Bad news about the deficit compounded by more bad news

You already know that last year’s federal budget deficit was almost $400 billion, the largest deficit in the nation’s history. Today we’ve learned, however, that we’re already on track to break last year’s record fairly easily.

Congressional auditors announced this week that the deficit for just the first three months of the 2004 fiscal year is already $126 billion. Since that only accounts for one-fourth of the year, we’re on track for a $500 billion deficit this year.

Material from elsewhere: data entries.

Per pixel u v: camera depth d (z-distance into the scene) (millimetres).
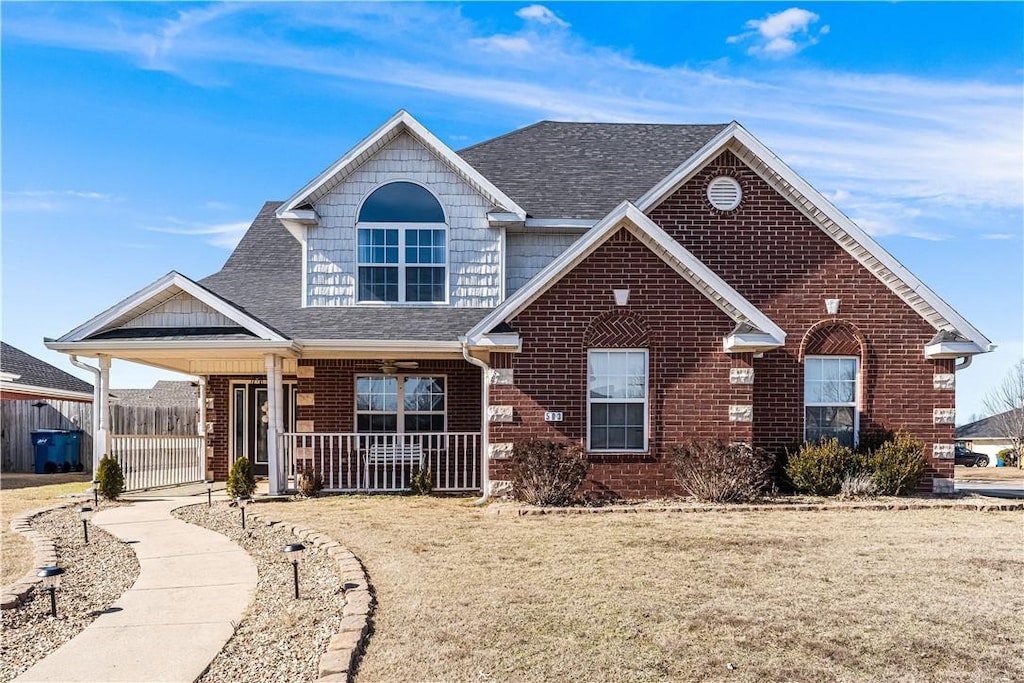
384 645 6238
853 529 10992
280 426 15211
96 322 14508
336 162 16109
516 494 13516
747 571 8492
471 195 16703
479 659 5953
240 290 17656
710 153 15172
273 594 8062
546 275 13617
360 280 16578
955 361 15070
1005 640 6375
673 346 13898
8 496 16125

To hear the Bush administration tell it, there’s nothing to worry about. Treasury Secretary John Snow explained this week that a half-trillion dollar annual deficit is “entirely manageable.” (The Center for American Progress accused him of having an “inattention to deficit disorder.” I wish I had thought of that line.)

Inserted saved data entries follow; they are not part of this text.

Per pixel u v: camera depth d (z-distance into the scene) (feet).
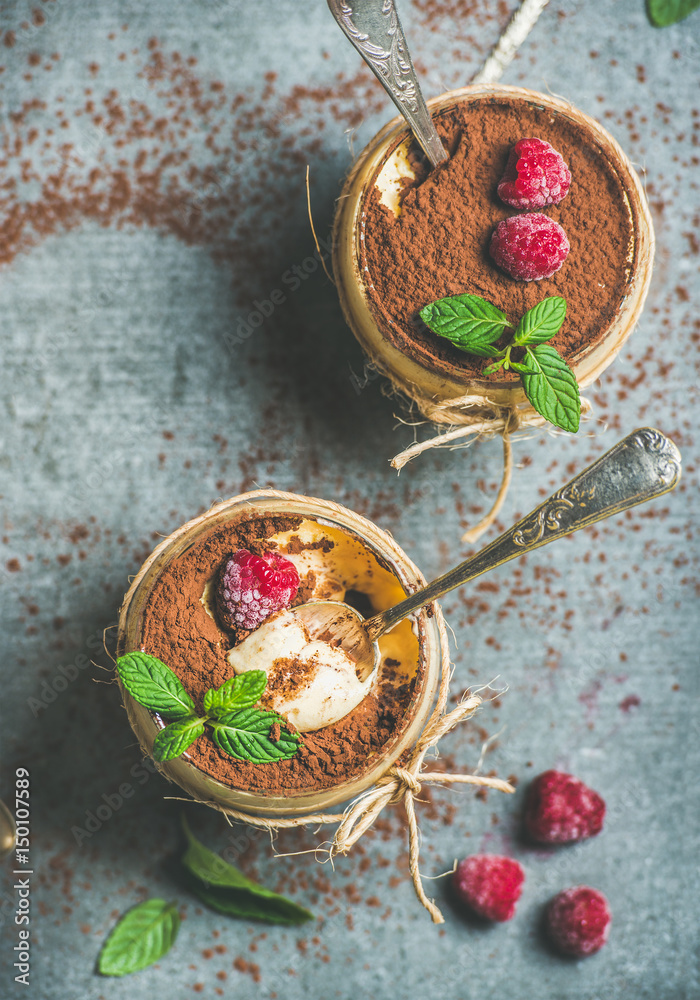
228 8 1.83
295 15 1.84
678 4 1.85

Unfortunately, few seem to share Snow’s confidence. The New York Times noted a scathing new report from the International Monetary Fund, which said the “United States is running up a foreign debt of such record-breaking proportions that it threatens the financial stability of the global economy.”

And, as the Washington Post noted today, the IMF is hardly alone in its warnings. “Several Wall Street economists have called on Bush to present a detailed plan for getting the nation’s fiscal house in order. In March, the Committee for Economic Development, a business and academic organization, broke with most of the business world and called for immediate action — including a halt to new tax cuts — to address the growing deficit.”

“It’s pretty interesting that there isn’t any party left, except the Republican Party, that isn’t saying there’s a problem here,” said William G. Gale, an economist at the Brookings Institution.

The administration’s response? We shouldn’t be alarmed because the president has a plan to shrink the deficit to $250 billion by 2008. I might feel a little better about this if the plan wasn’t based on total nonsense.